EXERCISE PROMPT -
Locate every line below that contains the word "modelos" and copy it.

RECORDED DATA -
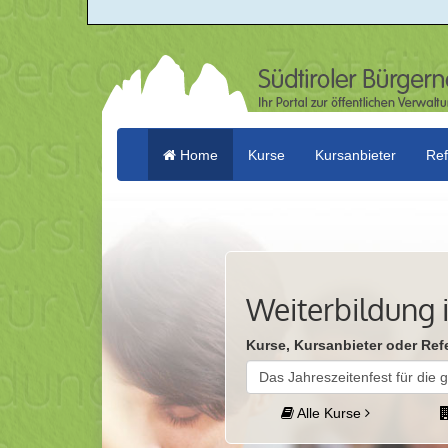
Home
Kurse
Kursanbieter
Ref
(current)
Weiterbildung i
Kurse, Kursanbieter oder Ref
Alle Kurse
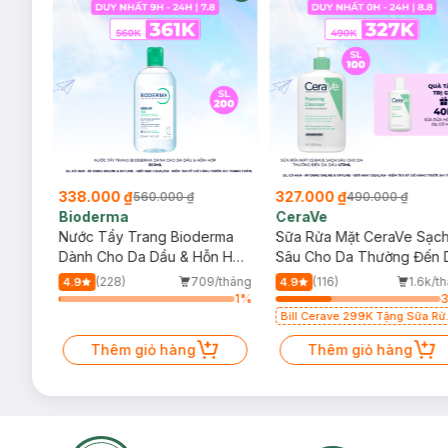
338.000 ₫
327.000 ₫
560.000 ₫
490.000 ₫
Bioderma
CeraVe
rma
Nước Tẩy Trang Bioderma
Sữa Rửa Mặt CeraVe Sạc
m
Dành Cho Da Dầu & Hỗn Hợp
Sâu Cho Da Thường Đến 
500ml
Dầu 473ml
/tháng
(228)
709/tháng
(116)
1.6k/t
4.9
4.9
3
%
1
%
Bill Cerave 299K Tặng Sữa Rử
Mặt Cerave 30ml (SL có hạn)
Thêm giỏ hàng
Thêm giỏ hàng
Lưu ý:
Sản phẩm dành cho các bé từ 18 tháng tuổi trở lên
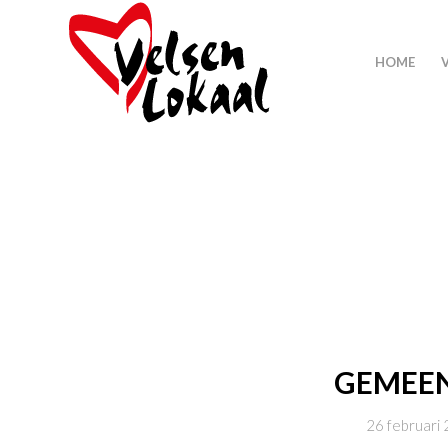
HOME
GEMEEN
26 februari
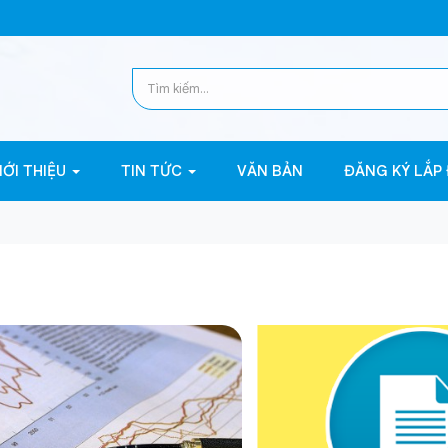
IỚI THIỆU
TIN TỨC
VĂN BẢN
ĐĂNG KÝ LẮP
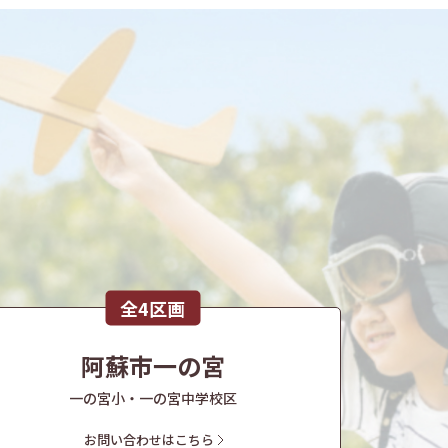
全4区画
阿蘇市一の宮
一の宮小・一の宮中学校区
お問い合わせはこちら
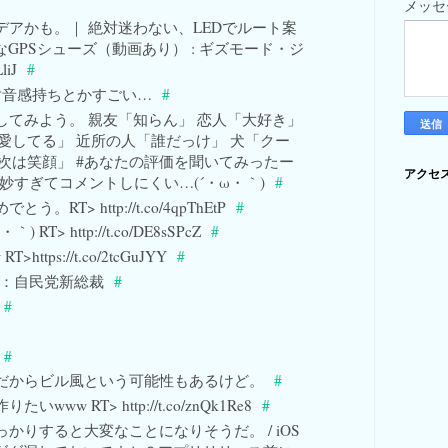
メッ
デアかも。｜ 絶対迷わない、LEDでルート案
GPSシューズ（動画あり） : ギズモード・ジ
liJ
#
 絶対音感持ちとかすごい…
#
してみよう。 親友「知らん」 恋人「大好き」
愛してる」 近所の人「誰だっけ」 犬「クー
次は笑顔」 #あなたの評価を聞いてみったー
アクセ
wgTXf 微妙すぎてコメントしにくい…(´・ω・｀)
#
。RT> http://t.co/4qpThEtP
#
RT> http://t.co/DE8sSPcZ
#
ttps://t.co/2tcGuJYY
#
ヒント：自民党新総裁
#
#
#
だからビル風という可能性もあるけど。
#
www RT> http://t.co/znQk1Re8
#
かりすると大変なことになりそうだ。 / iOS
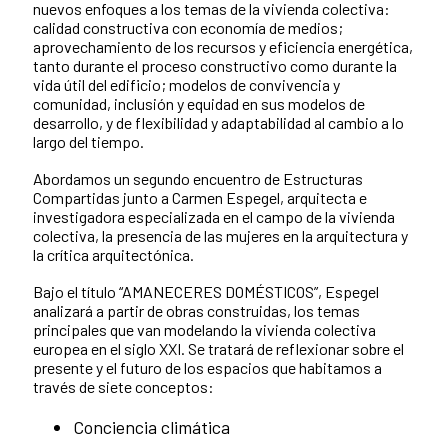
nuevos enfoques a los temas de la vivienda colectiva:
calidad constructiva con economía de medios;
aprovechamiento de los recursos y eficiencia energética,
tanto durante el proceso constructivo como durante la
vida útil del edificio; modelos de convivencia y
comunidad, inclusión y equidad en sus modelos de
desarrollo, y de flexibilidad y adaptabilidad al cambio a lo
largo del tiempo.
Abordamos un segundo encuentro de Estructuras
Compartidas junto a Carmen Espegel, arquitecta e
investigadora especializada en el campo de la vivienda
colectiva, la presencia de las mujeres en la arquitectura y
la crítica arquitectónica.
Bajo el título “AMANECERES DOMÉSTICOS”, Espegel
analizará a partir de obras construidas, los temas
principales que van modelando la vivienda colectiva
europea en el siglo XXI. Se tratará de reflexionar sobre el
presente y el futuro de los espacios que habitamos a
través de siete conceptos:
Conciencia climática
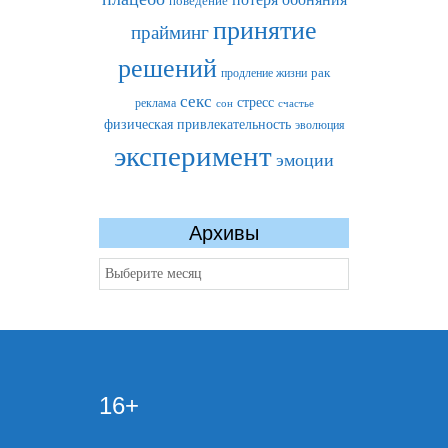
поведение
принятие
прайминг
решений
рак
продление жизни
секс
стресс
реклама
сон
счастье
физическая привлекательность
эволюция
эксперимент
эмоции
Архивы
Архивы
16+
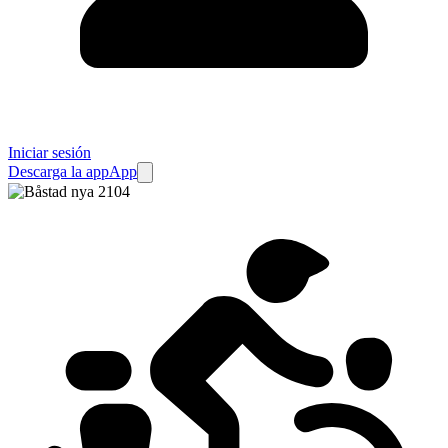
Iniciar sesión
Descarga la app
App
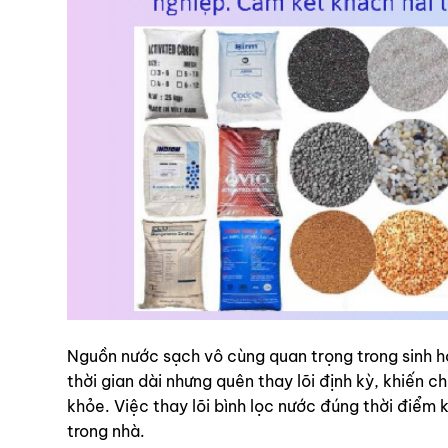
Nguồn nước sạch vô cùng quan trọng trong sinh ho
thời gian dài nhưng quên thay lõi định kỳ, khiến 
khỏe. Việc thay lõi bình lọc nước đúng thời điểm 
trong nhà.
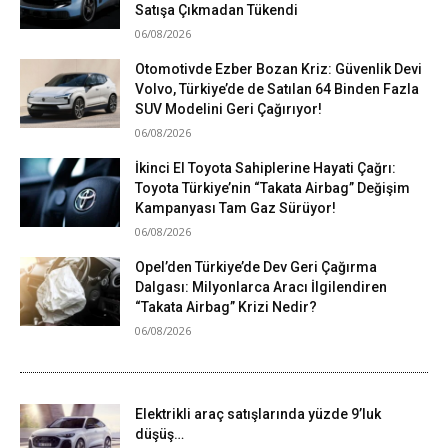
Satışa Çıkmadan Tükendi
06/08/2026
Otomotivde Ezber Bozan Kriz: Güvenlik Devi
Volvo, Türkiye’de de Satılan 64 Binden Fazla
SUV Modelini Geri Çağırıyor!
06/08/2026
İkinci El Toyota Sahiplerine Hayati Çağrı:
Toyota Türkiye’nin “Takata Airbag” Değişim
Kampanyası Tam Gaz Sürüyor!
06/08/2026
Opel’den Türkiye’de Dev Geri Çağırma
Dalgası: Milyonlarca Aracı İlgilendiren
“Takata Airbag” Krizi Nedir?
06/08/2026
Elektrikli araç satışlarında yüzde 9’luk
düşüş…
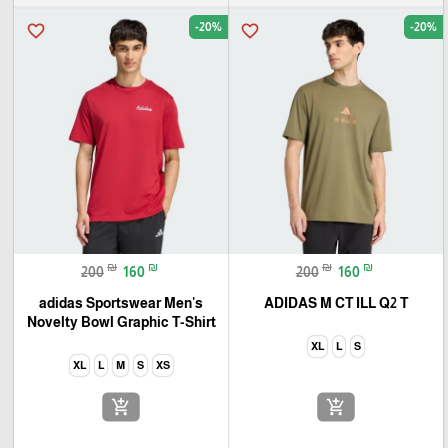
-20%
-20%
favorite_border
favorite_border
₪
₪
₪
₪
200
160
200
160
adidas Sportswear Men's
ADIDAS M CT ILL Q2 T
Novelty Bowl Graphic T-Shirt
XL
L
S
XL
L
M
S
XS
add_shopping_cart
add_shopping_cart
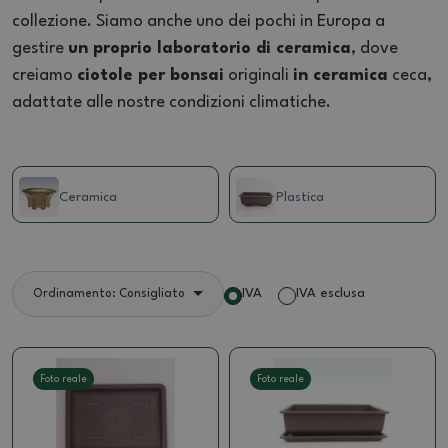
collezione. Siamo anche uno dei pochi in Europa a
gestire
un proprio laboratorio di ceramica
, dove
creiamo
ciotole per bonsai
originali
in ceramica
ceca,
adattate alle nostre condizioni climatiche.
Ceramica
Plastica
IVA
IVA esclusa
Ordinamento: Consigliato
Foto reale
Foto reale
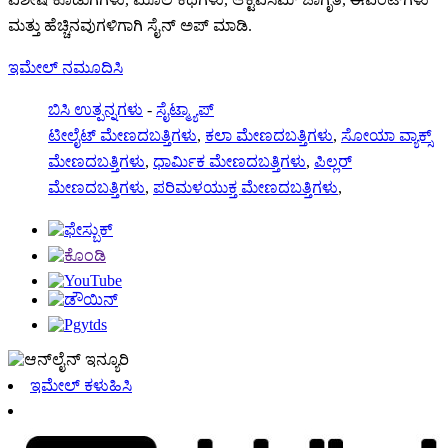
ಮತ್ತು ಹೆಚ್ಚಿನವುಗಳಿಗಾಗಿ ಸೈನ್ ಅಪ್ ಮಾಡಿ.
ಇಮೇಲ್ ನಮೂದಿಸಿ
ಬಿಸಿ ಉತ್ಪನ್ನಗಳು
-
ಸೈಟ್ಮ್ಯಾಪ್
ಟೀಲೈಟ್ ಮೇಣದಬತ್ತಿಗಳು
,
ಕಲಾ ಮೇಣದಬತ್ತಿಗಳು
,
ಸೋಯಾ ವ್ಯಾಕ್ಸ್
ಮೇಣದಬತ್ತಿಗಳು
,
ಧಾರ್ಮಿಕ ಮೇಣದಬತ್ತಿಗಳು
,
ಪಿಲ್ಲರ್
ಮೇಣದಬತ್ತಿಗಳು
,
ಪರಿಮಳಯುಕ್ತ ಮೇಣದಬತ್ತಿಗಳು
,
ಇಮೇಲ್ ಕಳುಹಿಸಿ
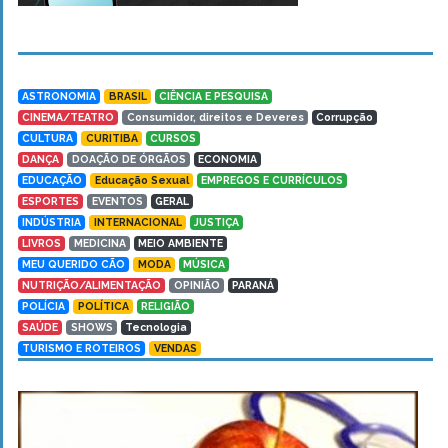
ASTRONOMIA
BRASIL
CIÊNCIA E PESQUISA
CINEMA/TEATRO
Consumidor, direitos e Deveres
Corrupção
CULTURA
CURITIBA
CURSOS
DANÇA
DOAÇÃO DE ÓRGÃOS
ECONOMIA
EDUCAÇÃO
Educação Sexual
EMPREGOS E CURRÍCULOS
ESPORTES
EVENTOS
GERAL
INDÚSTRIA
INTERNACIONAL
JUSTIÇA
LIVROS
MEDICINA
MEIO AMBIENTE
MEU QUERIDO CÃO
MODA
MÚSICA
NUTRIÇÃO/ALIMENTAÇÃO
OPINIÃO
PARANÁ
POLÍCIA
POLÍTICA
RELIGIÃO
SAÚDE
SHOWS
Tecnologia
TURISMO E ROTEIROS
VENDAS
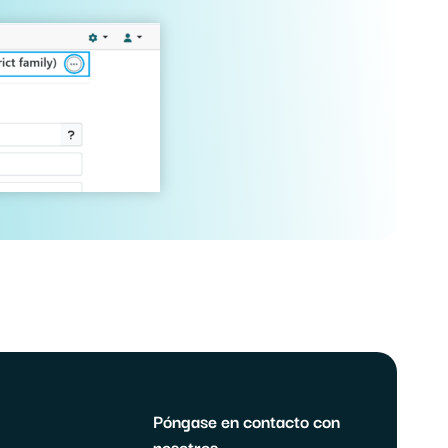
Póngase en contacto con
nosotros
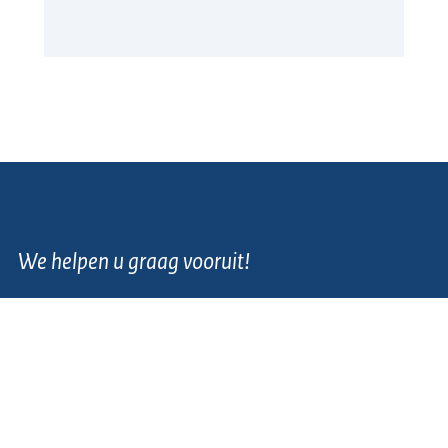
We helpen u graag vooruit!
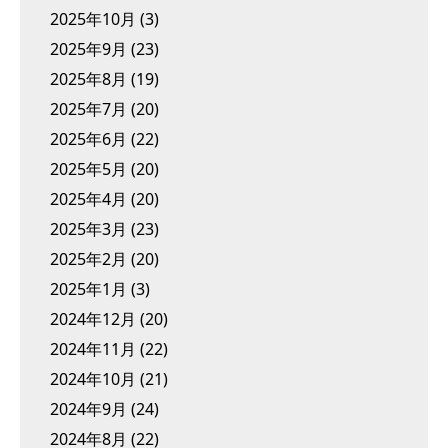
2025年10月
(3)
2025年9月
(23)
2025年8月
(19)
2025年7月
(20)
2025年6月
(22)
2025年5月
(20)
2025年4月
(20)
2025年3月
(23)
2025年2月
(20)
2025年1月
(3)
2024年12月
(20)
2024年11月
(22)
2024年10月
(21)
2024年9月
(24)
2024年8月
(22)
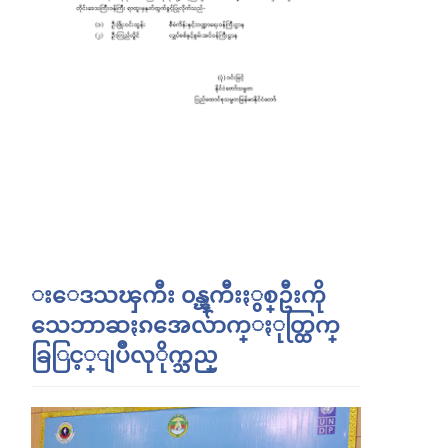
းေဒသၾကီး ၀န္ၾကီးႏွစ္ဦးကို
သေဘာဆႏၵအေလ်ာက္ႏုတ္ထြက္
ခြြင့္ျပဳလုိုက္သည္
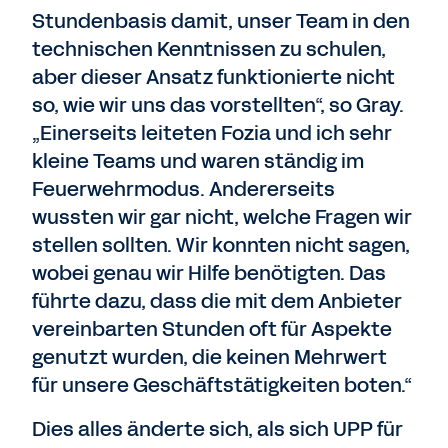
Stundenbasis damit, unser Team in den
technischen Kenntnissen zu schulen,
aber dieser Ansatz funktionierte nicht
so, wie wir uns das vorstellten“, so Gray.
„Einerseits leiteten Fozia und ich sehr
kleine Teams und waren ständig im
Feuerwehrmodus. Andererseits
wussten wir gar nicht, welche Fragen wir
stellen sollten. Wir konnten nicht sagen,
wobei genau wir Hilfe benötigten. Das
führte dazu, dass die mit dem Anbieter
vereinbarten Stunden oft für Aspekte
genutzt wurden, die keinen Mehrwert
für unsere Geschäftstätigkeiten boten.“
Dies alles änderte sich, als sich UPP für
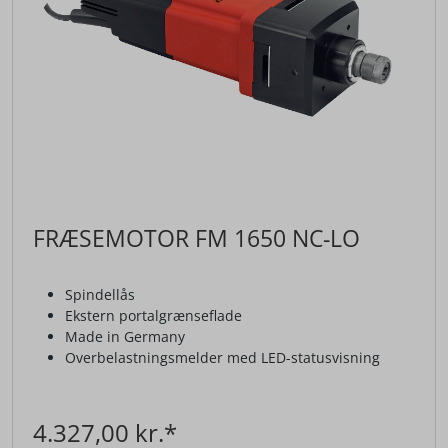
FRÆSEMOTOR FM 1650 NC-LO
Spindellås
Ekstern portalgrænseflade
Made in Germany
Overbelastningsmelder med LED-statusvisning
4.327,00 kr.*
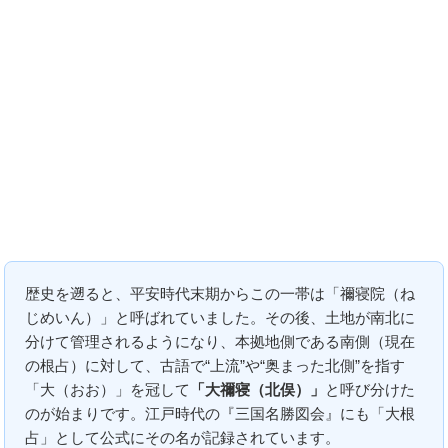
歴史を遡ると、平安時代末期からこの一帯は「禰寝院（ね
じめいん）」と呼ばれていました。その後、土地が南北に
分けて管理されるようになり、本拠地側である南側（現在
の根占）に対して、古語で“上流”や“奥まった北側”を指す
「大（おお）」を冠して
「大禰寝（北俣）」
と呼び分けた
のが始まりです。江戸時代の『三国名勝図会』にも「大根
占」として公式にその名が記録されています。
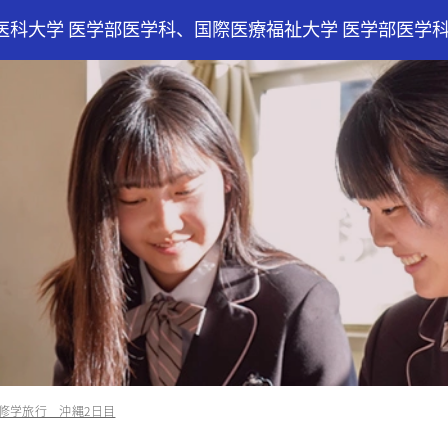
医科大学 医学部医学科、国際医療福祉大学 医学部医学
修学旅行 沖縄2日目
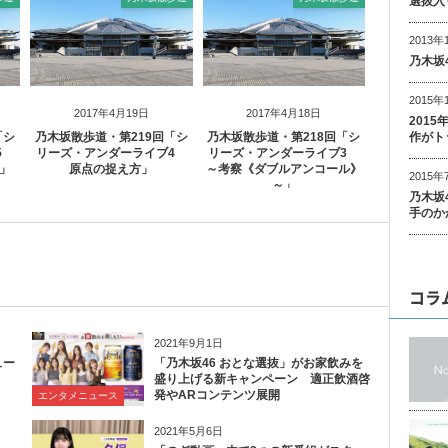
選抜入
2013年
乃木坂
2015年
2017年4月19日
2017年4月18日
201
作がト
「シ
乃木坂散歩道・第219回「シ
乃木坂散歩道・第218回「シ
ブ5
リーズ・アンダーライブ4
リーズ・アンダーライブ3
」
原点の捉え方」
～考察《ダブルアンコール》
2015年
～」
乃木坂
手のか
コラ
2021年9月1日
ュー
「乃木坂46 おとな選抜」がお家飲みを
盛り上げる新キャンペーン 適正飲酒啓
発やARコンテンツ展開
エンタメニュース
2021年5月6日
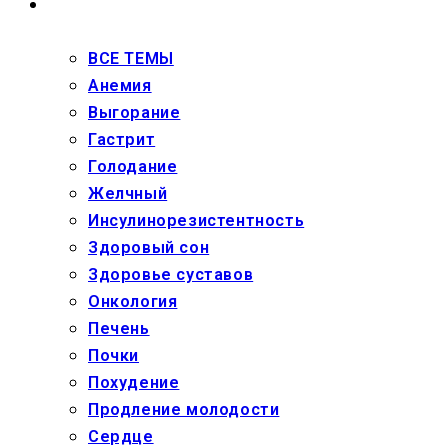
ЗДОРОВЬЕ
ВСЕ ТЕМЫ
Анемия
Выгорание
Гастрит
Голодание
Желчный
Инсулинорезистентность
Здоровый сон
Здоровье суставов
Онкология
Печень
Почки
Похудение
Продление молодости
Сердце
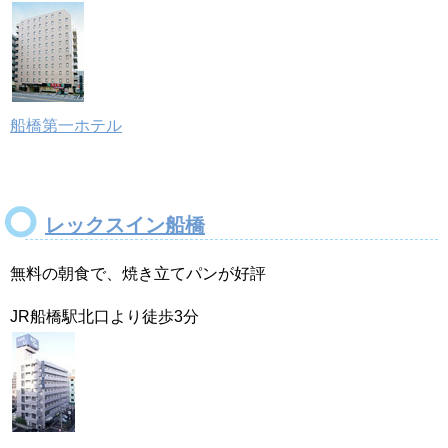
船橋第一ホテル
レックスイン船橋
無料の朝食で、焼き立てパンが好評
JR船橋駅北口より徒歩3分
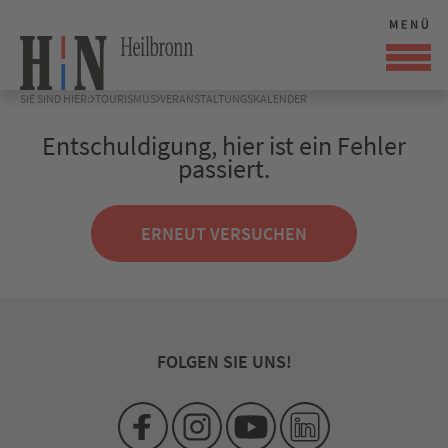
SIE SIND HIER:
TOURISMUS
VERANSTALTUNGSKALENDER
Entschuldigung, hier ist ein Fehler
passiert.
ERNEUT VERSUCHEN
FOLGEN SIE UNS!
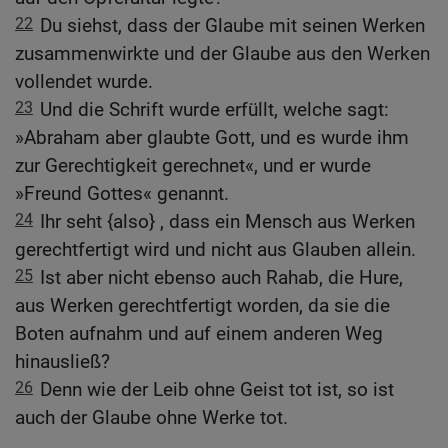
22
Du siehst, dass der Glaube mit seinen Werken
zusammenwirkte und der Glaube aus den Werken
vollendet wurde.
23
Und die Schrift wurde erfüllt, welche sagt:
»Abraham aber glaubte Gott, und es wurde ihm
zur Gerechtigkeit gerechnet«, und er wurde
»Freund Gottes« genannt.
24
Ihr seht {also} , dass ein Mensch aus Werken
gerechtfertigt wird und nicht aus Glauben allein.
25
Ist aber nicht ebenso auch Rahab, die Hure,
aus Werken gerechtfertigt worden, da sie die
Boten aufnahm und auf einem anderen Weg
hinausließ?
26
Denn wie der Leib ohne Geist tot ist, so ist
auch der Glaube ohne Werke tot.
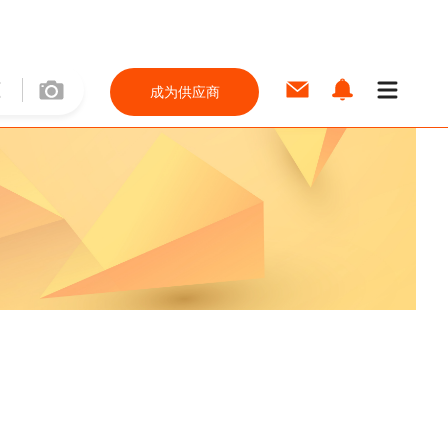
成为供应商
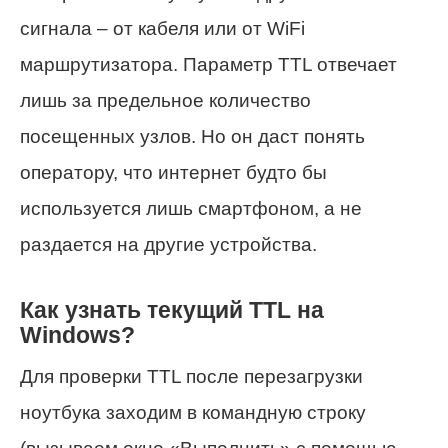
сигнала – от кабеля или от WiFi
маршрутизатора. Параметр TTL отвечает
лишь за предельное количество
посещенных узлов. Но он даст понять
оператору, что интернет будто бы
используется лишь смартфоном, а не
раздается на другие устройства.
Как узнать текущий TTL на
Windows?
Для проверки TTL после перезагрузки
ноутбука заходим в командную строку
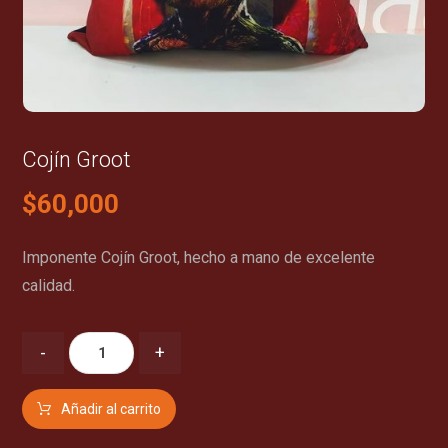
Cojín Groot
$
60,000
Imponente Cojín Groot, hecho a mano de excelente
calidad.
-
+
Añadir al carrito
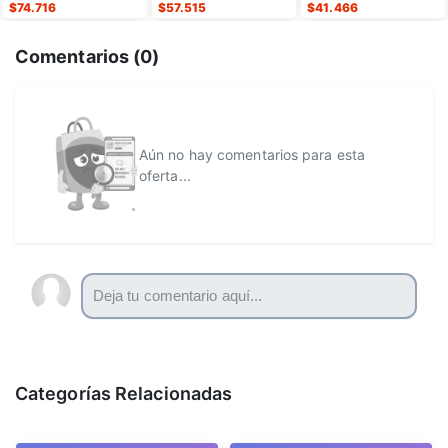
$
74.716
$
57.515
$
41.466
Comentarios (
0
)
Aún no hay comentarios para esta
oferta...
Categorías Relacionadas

REPLY TO THE EXERCISE -
vida útil del edificio; modelos de convivencia y
comunidad, inclusión y equidad en sus modelos de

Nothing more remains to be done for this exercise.